> INFORMATION SUPPLIED
"""
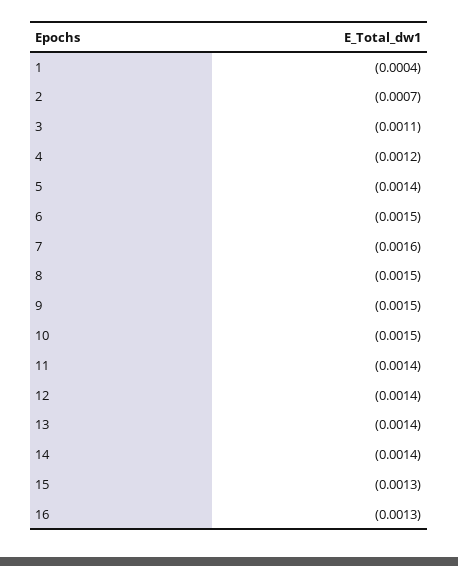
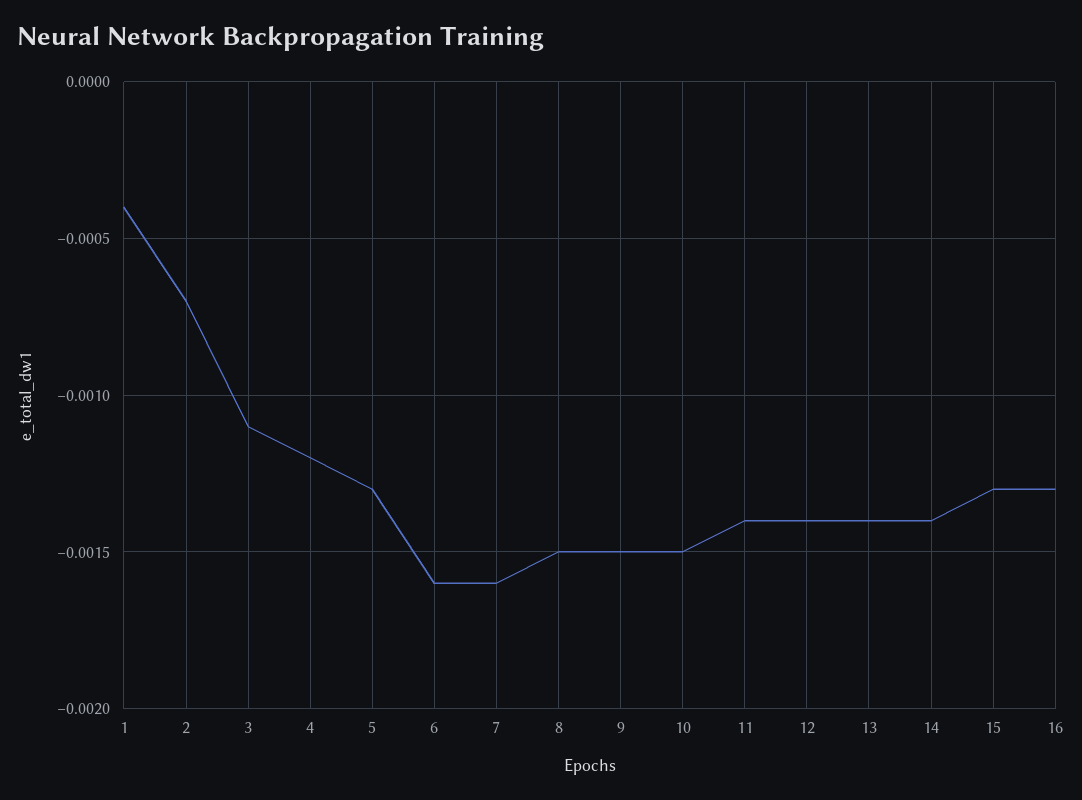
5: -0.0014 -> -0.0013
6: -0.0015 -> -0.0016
"""
"""
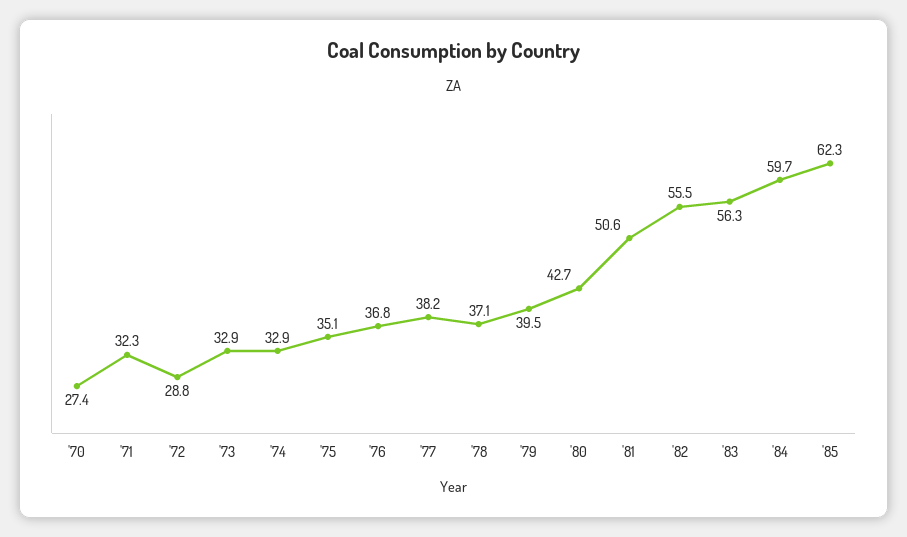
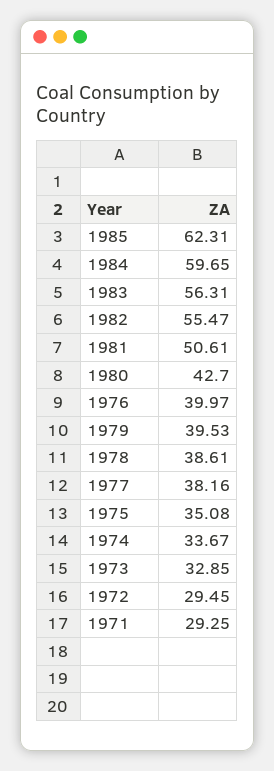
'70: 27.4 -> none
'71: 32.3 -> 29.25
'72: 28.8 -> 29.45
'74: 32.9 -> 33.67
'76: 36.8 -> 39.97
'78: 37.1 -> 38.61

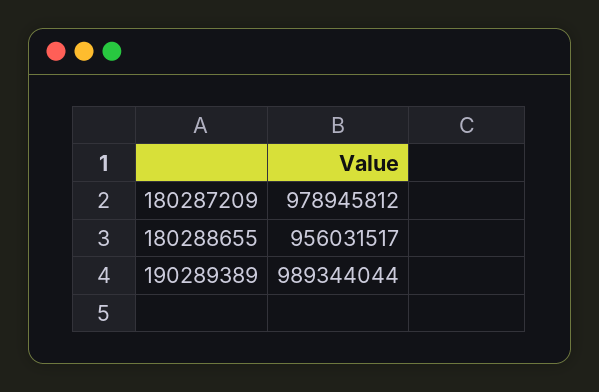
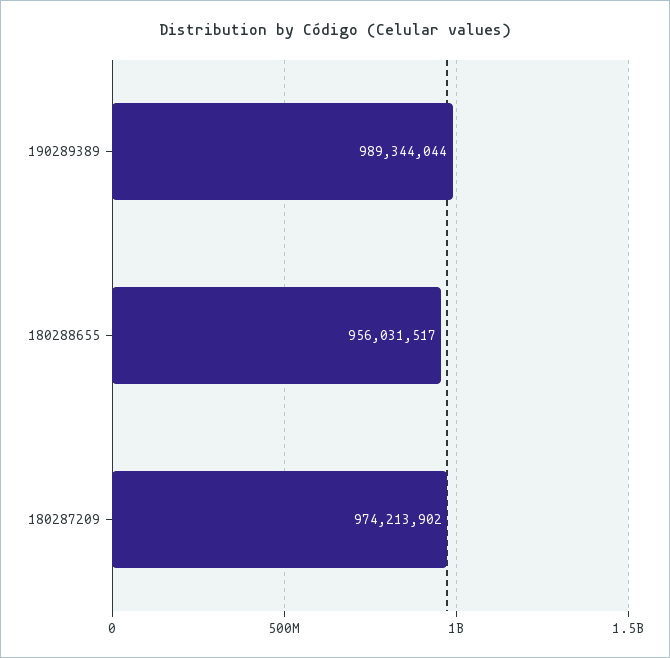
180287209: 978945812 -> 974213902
"""
> TASK DETAILS
Exactly the lines above, from the one containing "32.3 -> 29.25" down to the one containing "180287209: 978945812 -> 974213902", are to be repeated, including both ends. Pictures are not part of the copy.

> FINAL ANSWER
'71: 32.3 -> 29.25
'72: 28.8 -> 29.45
'74: 32.9 -> 33.67
'76: 36.8 -> 39.97
'78: 37.1 -> 38.61

180287209: 978945812 -> 974213902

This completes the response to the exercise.